THE youngsters taking part in the Captain’s Challenge seemed more excited about the presence of Marvin Humes, a member of boyband JLS and one of the celebrity ambassadors for next year’s Ryder Cup.
From a golfing perspective, though, the name on most lips at Gleneagles yesterday was Henrik Stenson, the game’s man of the moment.
Since finishing third in the Scottish Open at Castle Stuart in July, the 37-year-old Swede has enjoyed a rich vein of form, which he capped on Sunday by becoming the first European player to win both the PGA Tour Championship and FedEx Cup title.
Even though only part of the £9 million he has banked in little over two months has counted due to the qualifying race having only started three weeks ago, Stenson is already close to sealing his place on the European team for the first Ryder Cup to be staged in Scotland in more than 40 years.
His one and only appearance in the event was part of a winning team at The K Club in 2006 and, having displayed guts and determination to bounce back from slipping to 230th in the world on the back of losing a reported seven-figure sum in disgraced financier Allen Stanford’s Ponzi scheme in 2009, European captain Paul McGinley is already licking his lips at the prospect of Stenson being in his line-up in Perthshire.
“I am delighted for Henrik as he has had a few tough times in his career,” said the Irishman before teeing off with US counterpart Tom Watson in their fun challenge over four holes on the PGA Centenary Course along with 16 youngsters from all around Scotland.
“He is certainly on a high and arguably playing the best golf of anybody in the world at the moment. I am delighted for him as he’s enjoyed great success and won a huge amount of money, too.
“More importantly from my point of view, he has won a massive amount of points. He won a few weeks ago, too, and he has won again this week with a massive amount of world ranking points. He is probably 85 per cent there in making the team.
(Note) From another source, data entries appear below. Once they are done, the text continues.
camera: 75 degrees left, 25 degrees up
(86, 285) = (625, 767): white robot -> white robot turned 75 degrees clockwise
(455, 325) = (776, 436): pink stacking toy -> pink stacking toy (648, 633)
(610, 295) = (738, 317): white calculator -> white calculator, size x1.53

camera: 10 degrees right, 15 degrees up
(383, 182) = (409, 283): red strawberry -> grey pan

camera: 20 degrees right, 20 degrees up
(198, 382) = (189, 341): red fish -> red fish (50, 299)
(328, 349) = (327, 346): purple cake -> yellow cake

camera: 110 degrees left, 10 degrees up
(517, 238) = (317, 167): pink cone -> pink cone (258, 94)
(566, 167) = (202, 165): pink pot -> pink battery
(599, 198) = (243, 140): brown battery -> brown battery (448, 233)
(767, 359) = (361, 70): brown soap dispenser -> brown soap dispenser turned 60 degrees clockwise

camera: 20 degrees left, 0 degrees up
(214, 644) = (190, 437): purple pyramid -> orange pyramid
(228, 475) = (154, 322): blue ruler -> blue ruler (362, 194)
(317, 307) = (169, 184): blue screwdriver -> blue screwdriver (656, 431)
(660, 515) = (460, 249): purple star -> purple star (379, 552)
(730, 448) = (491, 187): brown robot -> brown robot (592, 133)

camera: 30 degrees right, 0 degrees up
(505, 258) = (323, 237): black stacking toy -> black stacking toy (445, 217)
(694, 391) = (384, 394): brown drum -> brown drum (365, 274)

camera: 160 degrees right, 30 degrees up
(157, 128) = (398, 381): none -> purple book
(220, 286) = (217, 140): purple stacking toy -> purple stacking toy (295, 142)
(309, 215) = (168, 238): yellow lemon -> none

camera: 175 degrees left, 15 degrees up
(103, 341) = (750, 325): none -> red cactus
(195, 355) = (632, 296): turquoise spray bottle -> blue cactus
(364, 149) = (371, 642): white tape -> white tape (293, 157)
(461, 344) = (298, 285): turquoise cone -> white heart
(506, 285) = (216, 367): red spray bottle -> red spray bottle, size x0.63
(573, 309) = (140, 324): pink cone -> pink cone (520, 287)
I can pretty much count that he will be able to get that last 15 per cent.
“He is very much the modern player. Everybody sees the size of him. He has got muscles on his muscles – he is just huge. He is a great guy and played in Ryder Cup in the past. I have played in the same team as him. I know he has got a really colourful personality, so he will be a good addition to the team should he make it and he will be very welcome.”
While delighted to see the likes of Stenson and US Open champion Justin Rose beating the Americans in their own backyard, McGinley, the first Irishman to be appointed as European captain for the biennial bout, insisted that performances on this side of the Atlantic will carry the same weight when it comes to handing out his three wild cards in around 11 months’ time.
“It’s important but not essential,” he replied to being asked about Europeans winning Stateside. “I’m a great believer in peer pressure…that if one of your peers performs well, other guys step up to the plate.
“We’ve seen Justin winning the US Open this year, we’ve seen Henrik winning the FedEx, both on American soil, and I’ve no doubt there’ll be a number of other European players based in America who will step up to the plate, too.
“But I won’t be forgetting about what’s happening on the European Tour and the young guys who are coming through. I’ve said it many times and I’ll say it again, I’m really going to keep an eye on the younger guys who might not necessarily be in the top 50 in the world but who are performing well on a consistent basis in Europe.”
Qualifying for the American team re-starts in January, with Open champion Phil Mickelson leading the standings and the other eight automatic spots being filled at present by Jason Dufner, Jim Furyk, Tiger Woods, Brandt Snedeker, Zach Johnson, Hunter Mahan and Steve Stricker.
“The team as it stands right now looks almost exactly the same as the 12 who played at Medinah,” said Watson, the US captain and five-times Open champion. “I’ll use that as motivation,” he added of the last-day disappointment the Americans suffered in Chicago a year ago.
“At the same time, I don’t think any of the players should need to be motivated. But they can be inspired by it – and maybe I can add a little inspiration by using the memory of the 2012 Ryder Cup as a motivator.”
Appearing together in public for the first time since their respective appointments – the “Year to Go” events conclude today with a joint press conference at Gleneagles – Watson and McGinley seemed completely at ease in each other’s company and, though typically taking things in his stride, the former admitted the build-up had changed a lot since he led the US to their last victory on foreign soil at The Belfry in 1993.
“The captaincy has changed in that I’m doing a lot more in the way of peripheral activities. We certainly didn’t have a ‘Year to Go’ event the last time I was captain,” he said.
“There are other things that have changed. The social media, the Twitter and Facebook, that is all part of the job now. And that’s difficult. But the job is the same and the edge will always be there.
“Paul wants to win this, he wants it in the worst way. I want to win just as badly. But we’re just stage managers, the players are the actors. If they don’t go out on that stage and perform well enough to get a standing ovation at the end of it all, they haven’t done their job. And they know it.”